И звенели шмели, но все это и была тишина. Странно было подумать, что она может кончиться. Но кончится, кончится, сумрачно подумал Сергей. Выйдем на заимку, услышим мат Кобелькова или Коровенкова (кто там из них выжил?). А потом украсим могилу жестяным венком. А потом выживший начнет проклинать свою неудавшуюся жизнь и попрекать покойника. Вот, мол, работали вместе, а покойник все равно так и стоял одной ногой в могиле. И уж, конечно, уточнит: в моей .
– Смотри!
Валентин засмеялся и сбежал к самой воде.
Он даже вошел в воду по щиколотки и наклонился.
Потом в его руке Сергей увидел квадратную бутыль из-под виски «Сантори».
– Не слабо, – удивился Сергей, и тоже засмеялся: – Только не уверяй меня, что этим виски баловались наши гегемоны.
– А откуда бутыль?
– Мало ли тут бывает охотников?
– Водила говорил – мало… Да и не простая это бутылка… – Он аккуратно свинтил металлическую пробку. – Записка в ней… Подмокла, но прочесть можно…

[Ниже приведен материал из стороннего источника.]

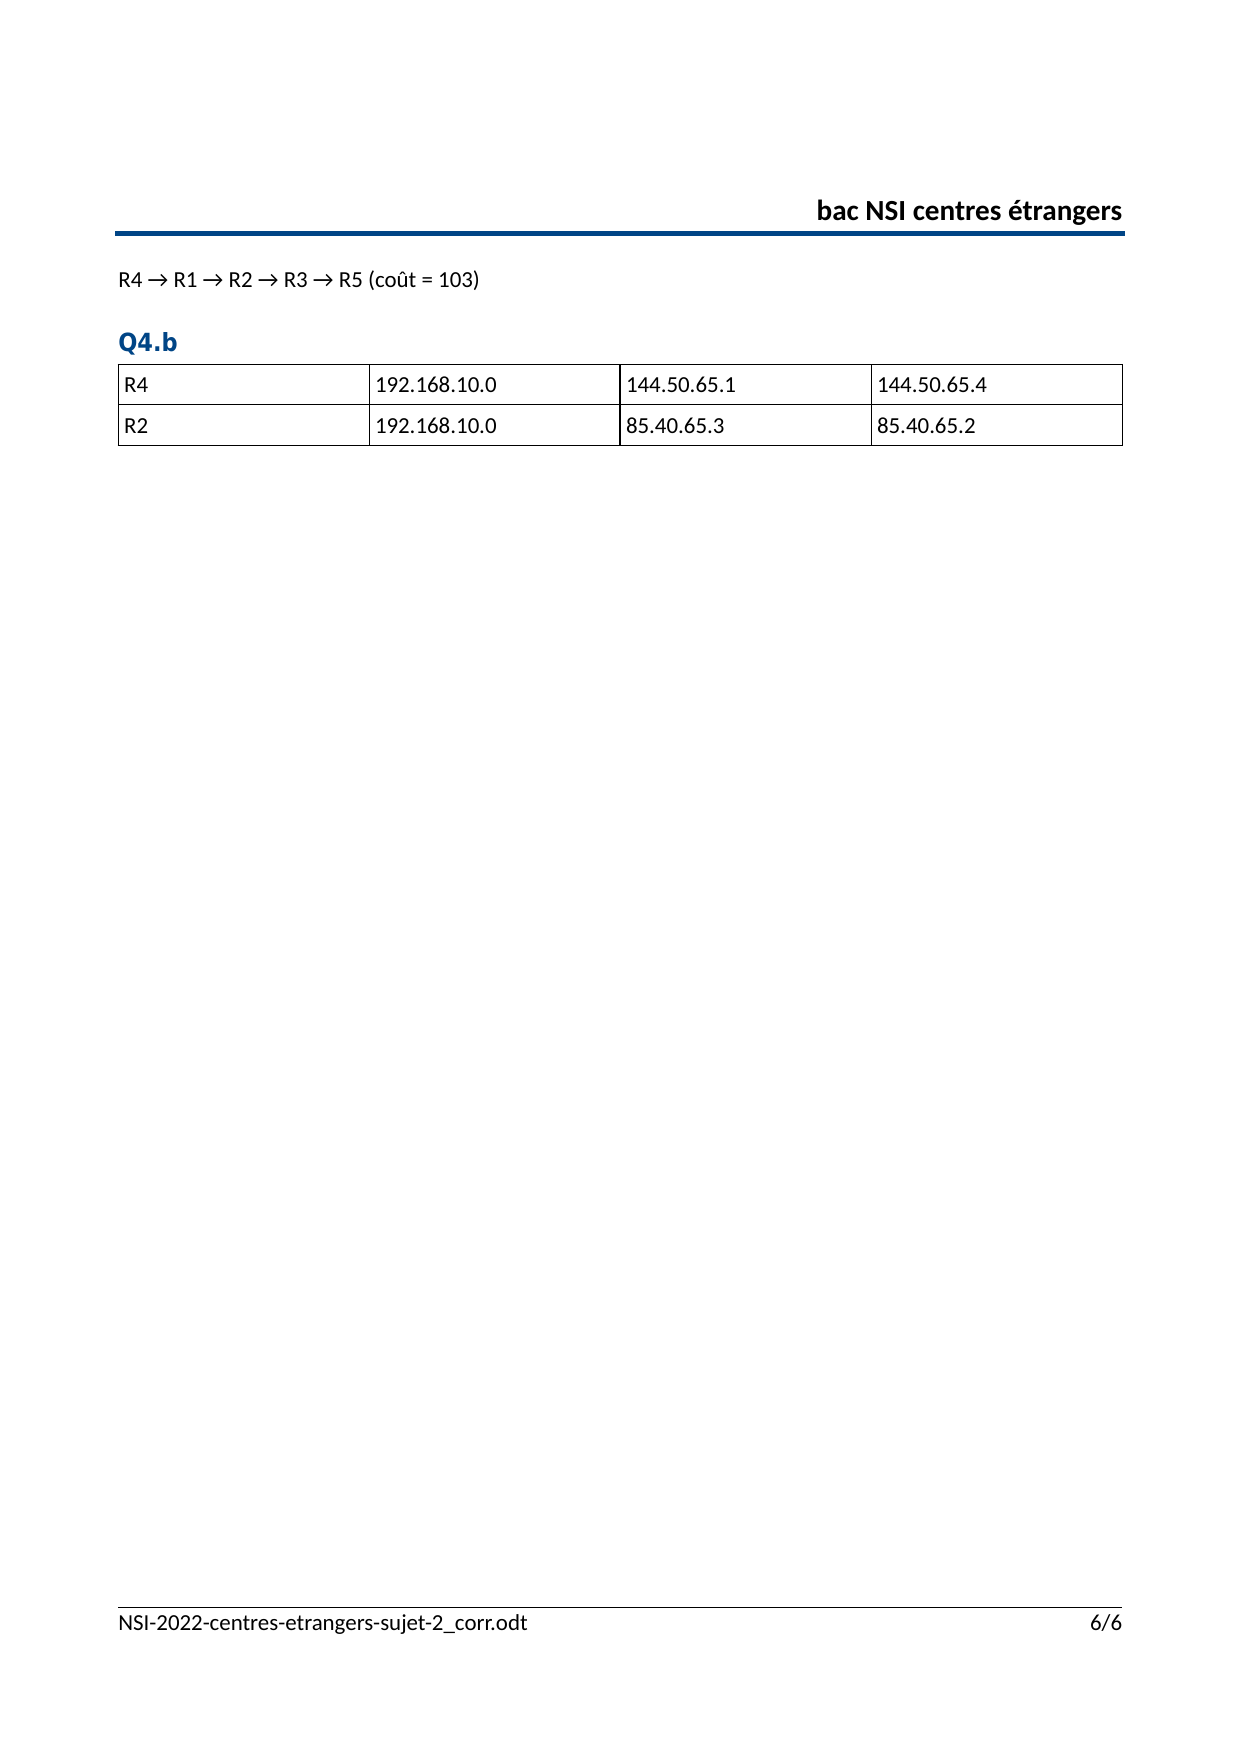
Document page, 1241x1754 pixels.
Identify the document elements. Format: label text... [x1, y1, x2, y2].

table_cell 192.168.10.0 [370, 405, 619, 445]
table_header 144.50.65.4 [872, 365, 1122, 404]
table_header 192.168.10.0 [370, 365, 619, 404]
table_cell R2 [119, 405, 369, 445]
table_header R4 [119, 365, 369, 404]
table_header 144.50.65.1 [621, 365, 871, 404]
table_cell 85.40.65.3 [621, 405, 871, 445]
subtitle Q4.b [118, 329, 1122, 358]
table_cell 85.40.65.2 [872, 405, 1122, 445]
text R4 → R1 → R2 → R3 → R5 (coût = 103) [118, 265, 1122, 293]
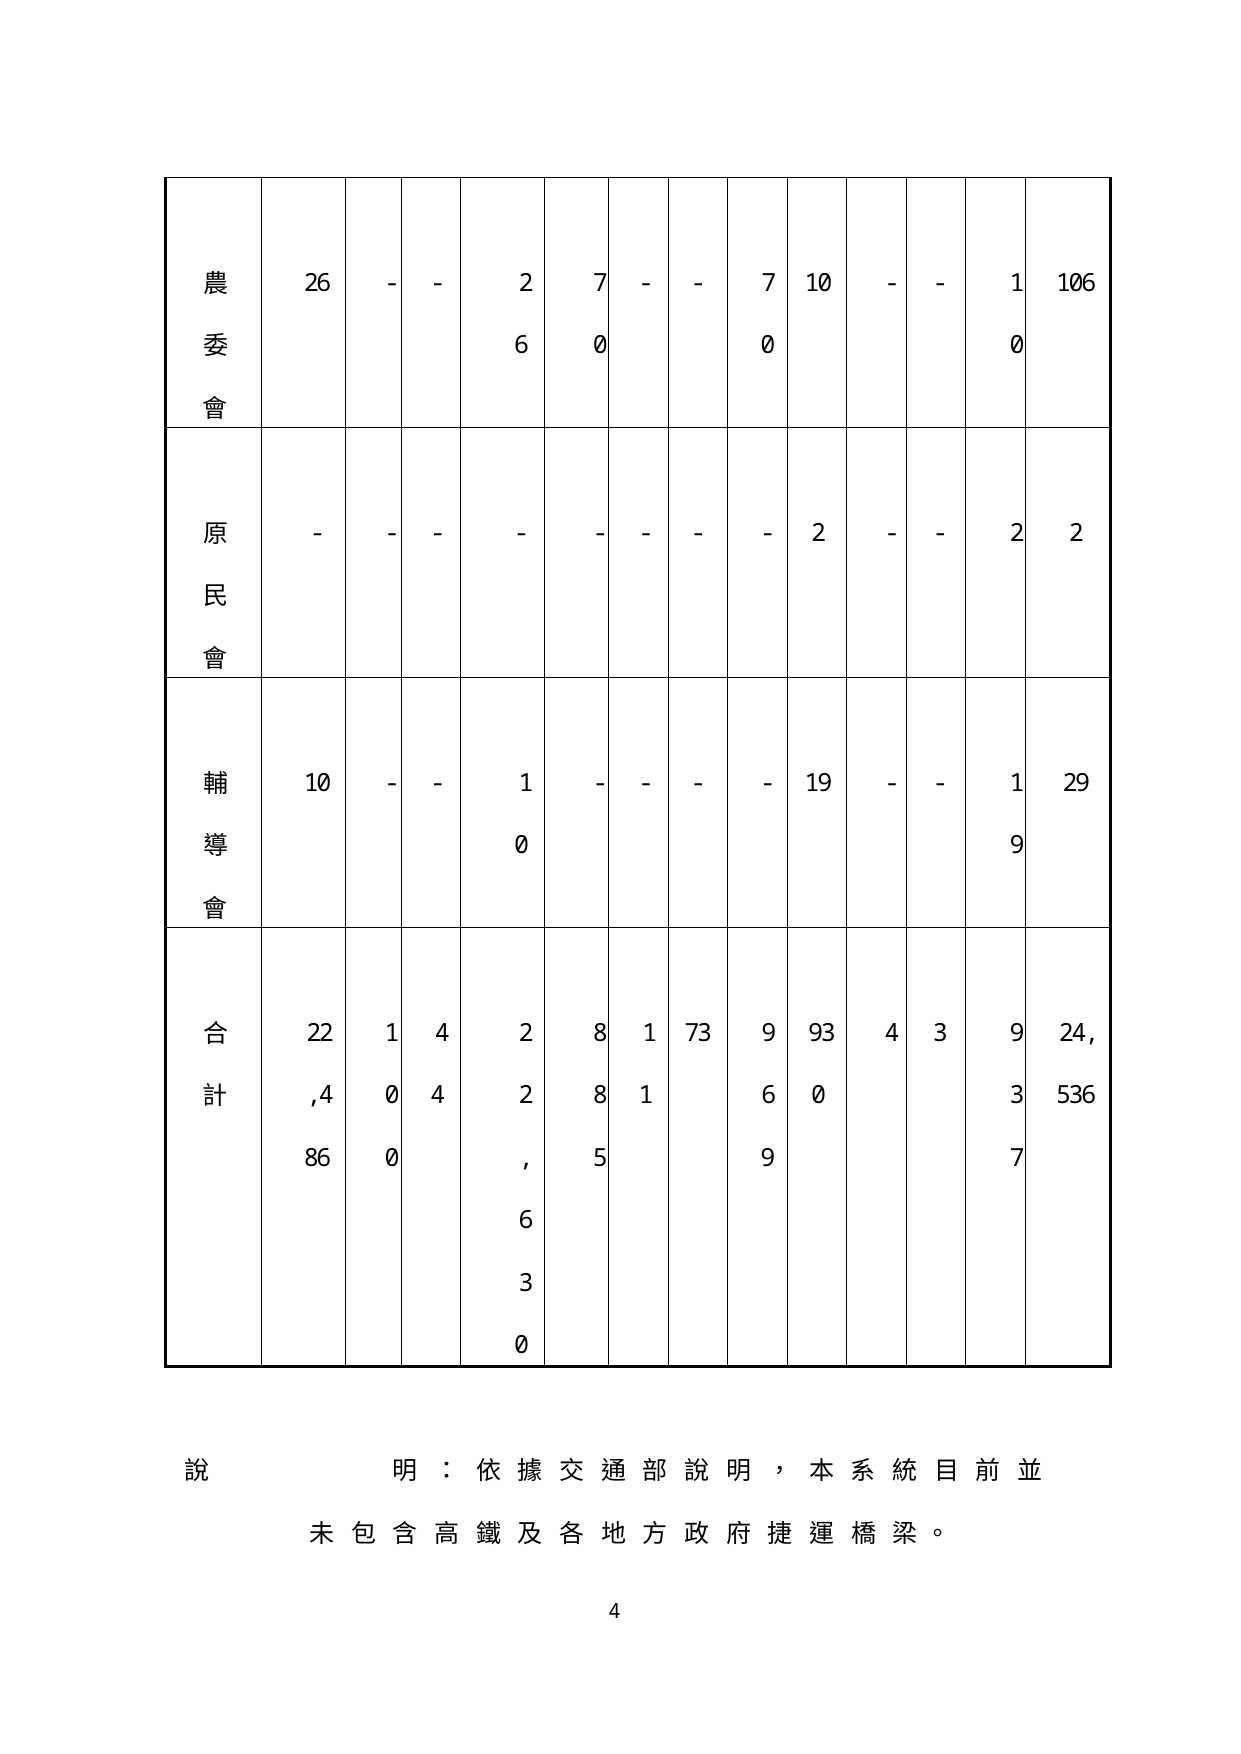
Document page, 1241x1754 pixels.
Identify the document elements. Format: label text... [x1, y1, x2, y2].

table_cell - [907, 678, 965, 927]
table_cell 3 [907, 928, 965, 1365]
table_cell 原民會 [167, 428, 261, 677]
table_cell - [907, 178, 965, 427]
table_cell 937 [966, 928, 1025, 1365]
table_cell - [847, 428, 906, 677]
table_cell 22,630 [461, 928, 544, 1365]
table_cell 26 [262, 178, 345, 427]
table_cell 885 [545, 928, 608, 1365]
table_cell - [847, 678, 906, 927]
table_cell 73 [669, 928, 727, 1365]
table_cell 44 [402, 928, 460, 1365]
table_cell 農委會 [167, 178, 261, 427]
table_cell 930 [788, 928, 846, 1365]
table_cell - [728, 428, 787, 677]
table_cell - [669, 178, 727, 427]
table_cell - [609, 678, 668, 927]
table_cell - [847, 178, 906, 427]
table_cell 106 [1026, 178, 1109, 427]
table_cell - [346, 178, 401, 427]
table_cell 合計 [167, 928, 261, 1365]
text 說 明：依據交通部說明，本系統目前並未包含高鐵及各地方政府捷運橋梁。 [163, 1427, 1051, 1552]
table_cell 24,536 [1026, 928, 1109, 1365]
table_cell 2 [788, 428, 846, 677]
table_cell - [669, 678, 727, 927]
table_cell - [461, 428, 544, 677]
table_cell - [545, 428, 608, 677]
table_cell 10 [966, 178, 1025, 427]
table_cell - [346, 428, 401, 677]
table_cell 10 [262, 678, 345, 927]
table_cell 22,486 [262, 928, 345, 1365]
table_cell 969 [728, 928, 787, 1365]
table_cell 26 [461, 178, 544, 427]
table_cell - [262, 428, 345, 677]
table_cell 100 [346, 928, 401, 1365]
table_cell 2 [1026, 428, 1109, 677]
table_cell 2 [966, 428, 1025, 677]
table_cell 29 [1026, 678, 1109, 927]
table_cell 4 [847, 928, 906, 1365]
table_cell - [402, 178, 460, 427]
table_cell 11 [609, 928, 668, 1365]
table_cell 70 [545, 178, 608, 427]
table_cell - [728, 678, 787, 927]
table_cell 70 [728, 178, 787, 427]
table_cell 19 [966, 678, 1025, 927]
table_cell 10 [788, 178, 846, 427]
table_cell 10 [461, 678, 544, 927]
table_cell - [907, 428, 965, 677]
table_cell - [545, 678, 608, 927]
table_cell - [402, 428, 460, 677]
table_cell - [669, 428, 727, 677]
table_cell - [609, 178, 668, 427]
table_cell - [609, 428, 668, 677]
table_cell - [402, 678, 460, 927]
table_cell 19 [788, 678, 846, 927]
table_cell 輔導會 [167, 678, 261, 927]
table_cell - [346, 678, 401, 927]
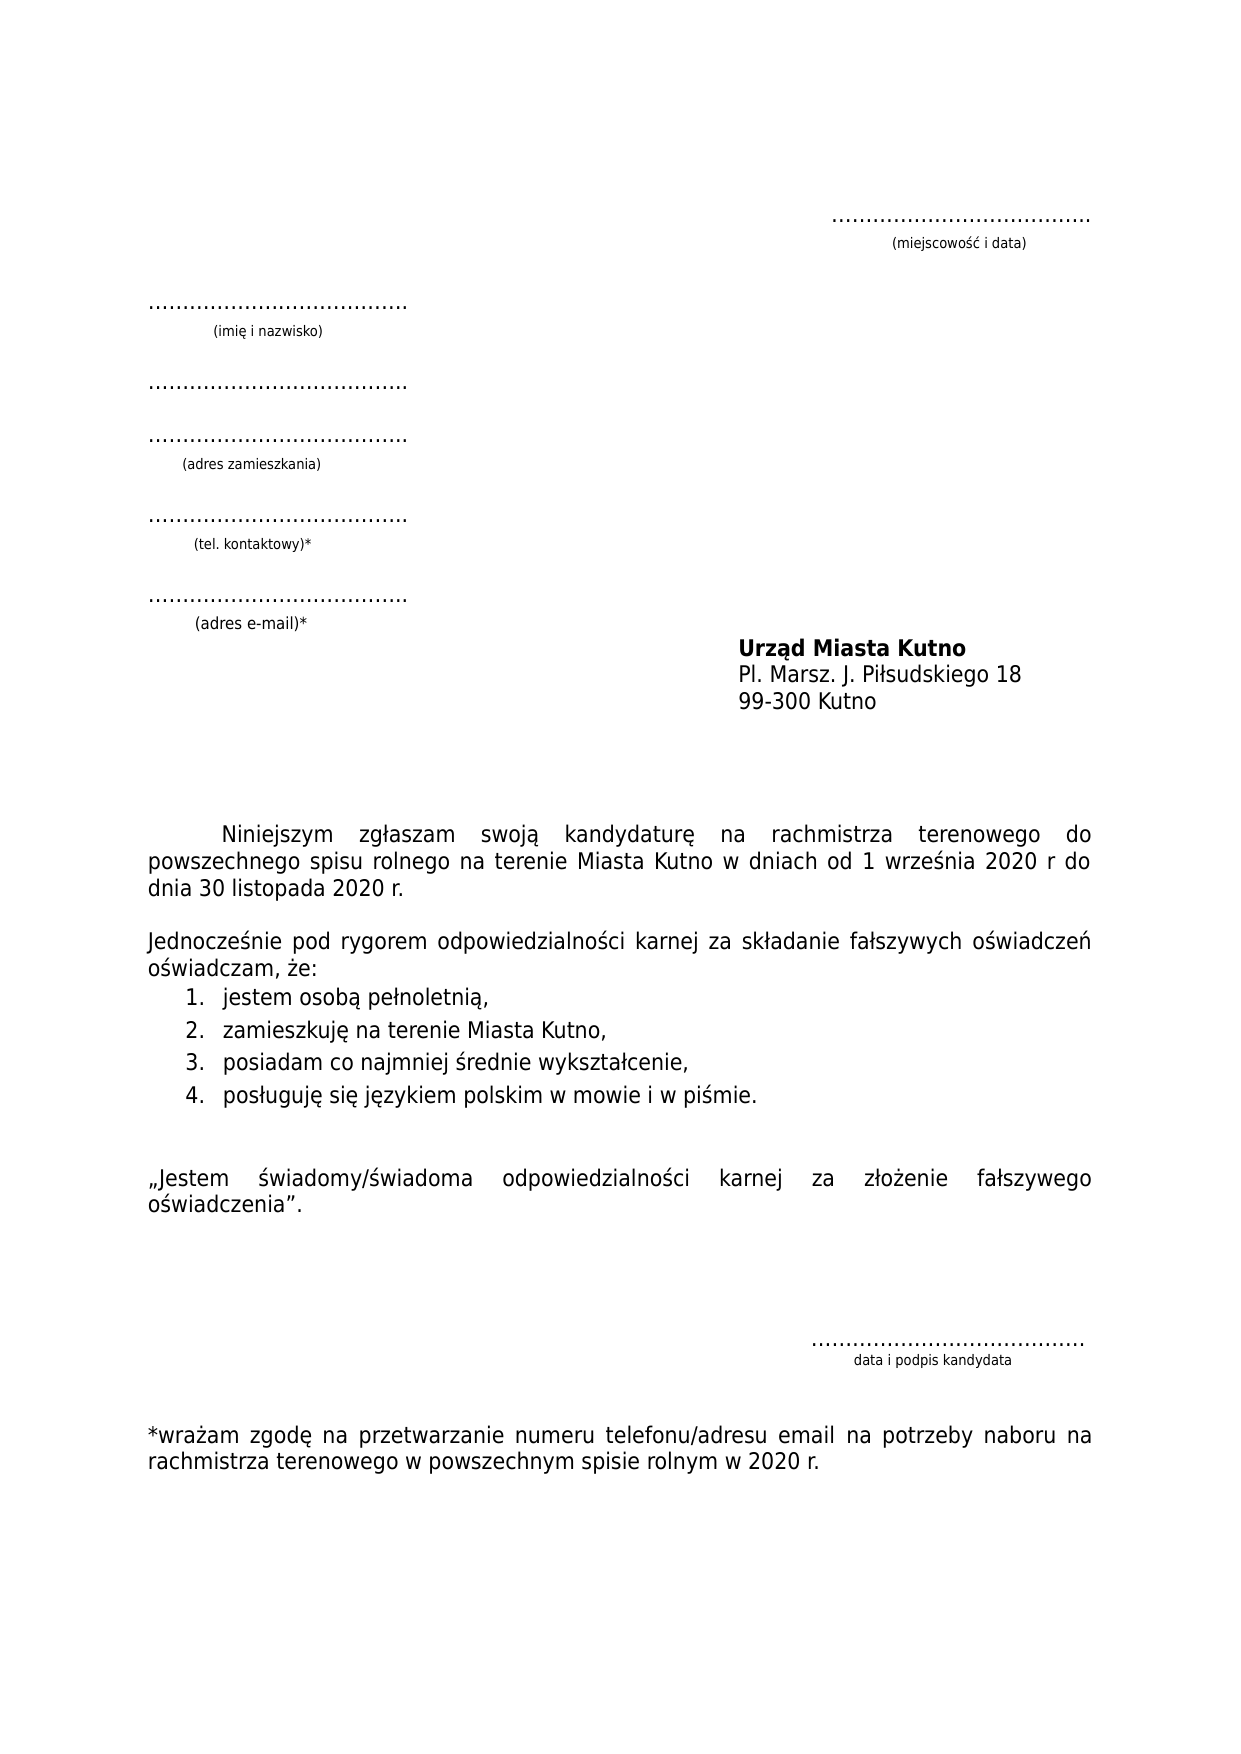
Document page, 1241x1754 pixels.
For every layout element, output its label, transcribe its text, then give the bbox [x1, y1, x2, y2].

text (imię i nazwisko) [148, 315, 1093, 342]
text (adres e-mail)* [148, 608, 1093, 635]
list jestem osobą pełnoletnią, [185, 984, 1093, 1011]
list zamieszkuję na terenie Miasta Kutno, [185, 1017, 1093, 1044]
text 99-300 Kutno [590, 688, 1093, 715]
text Jednocześnie pod rygorem odpowiedzialności karnej za składanie fałszywych oświadczeń oświadczam, że: [148, 928, 1093, 982]
list posiadam co najmniej średnie wykształcenie, [185, 1049, 1093, 1076]
text ……………………………….. [148, 368, 1093, 395]
text ……………………………….. [148, 582, 1093, 608]
text (miejscowość i data) [148, 228, 1093, 254]
text Urząd Miasta Kutno [590, 635, 1093, 662]
text Niniejszym zgłaszam swoją kandydaturę na rachmistrza terenowego do powszechnego spisu rolnego na terenie Miasta Kutno w dniach od 1 września 2020 r do dnia 30 listopada 2020 r. [148, 822, 1093, 902]
text Pl. Marsz. J. Piłsudskiego 18 [590, 662, 1093, 688]
text …………………………………. [516, 1325, 1093, 1352]
text ……………………………….. [148, 502, 1093, 528]
text „Jestem świadomy/świadoma odpowiedzialności karnej za złożenie fałszywego oświadczenia”. [148, 1165, 1093, 1218]
list posługuję się językiem polskim w mowie i w piśmie. [185, 1082, 1093, 1109]
text ……………………………….. [148, 422, 1093, 448]
text ……………………………….. [148, 201, 1093, 228]
text data i podpis kandydata [516, 1352, 1093, 1368]
text *wrażam zgodę na przetwarzanie numeru telefonu/adresu email na potrzeby naboru na rachmistrza terenowego w powszechnym spisie rolnym w 2020 r. [148, 1422, 1093, 1475]
text (adres zamieszkania) [148, 448, 1093, 475]
text (tel. kontaktowy)* [148, 528, 1093, 555]
text ……………….………………. [148, 288, 1093, 315]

Чтобы сдаться русским, я оставил Данциг…
Потерявшая загар, прижимаясь к стене, белой известке, не замарайся, красавица…
Там, далеко, ты плачешь, позабыв…
Не коси под латиницу, падла…
– Это что? Букварь идиота?
Тетя пришлет из Смоленска лайкру…
Все это переводы, привет М. Веллеру…
Под шум дождя за окном о разбитые и полуразбитые бутылки, зелень, землю и огромный осколок зеркала, под шорох абитуриентов в полутемных бетонных коридорах, не сняв рюкзак, думаю – а сахар был нужен ночью…
– Так и написано?
– Некоторые слова размыты, но так и написано.
Жабры ребенка не предназначены для моих матов…
Неся вчера Филиппову Лейбница, шел мимо…
– Филиппову?
Презервативы – в незаконченной прозе Нагибина, но не между нами…
Записку съешь перед тем, как оставить Тирану…
– Ты что-нибудь понял?
– А как же, – хмыкнул Валентин. – Кто-то в тайге помнит Филиппова. Может это наш немой, а?
Заимку увидели внезапно.
Расступились ели, с неба выпали солнечные лучи.
Сразу высветилась запущенная изба на широкой поляне, пыльные кусты дикой смородины. Метрах в пятнадцати от избы стоял крепкий сарайчик, окруженный густым облаком запахов, – собственно, пихтоварка. Рядом на солнцепеке мрачно чернел колесный трактор с прицепом.
И – никого.
– Крыша-то прохудилась, – хмуро заметил Сергей. Рюкзак он бросил на землю, неудобный венок прислонил к колоде для колки дров. – Видишь, доски сдвинуты? – Но смотрел Сергей не на крышу, а на дощатую дверь, плотно прикрытую, сильно удивило его, что из потрескавшейся кирпичной трубы тянуло дымком. – Один помер, – сумрачно подвел он итоги, – а у другого крыша поехала. Кто в такую жару топит печь? Трудно обустроить летнюю кухню?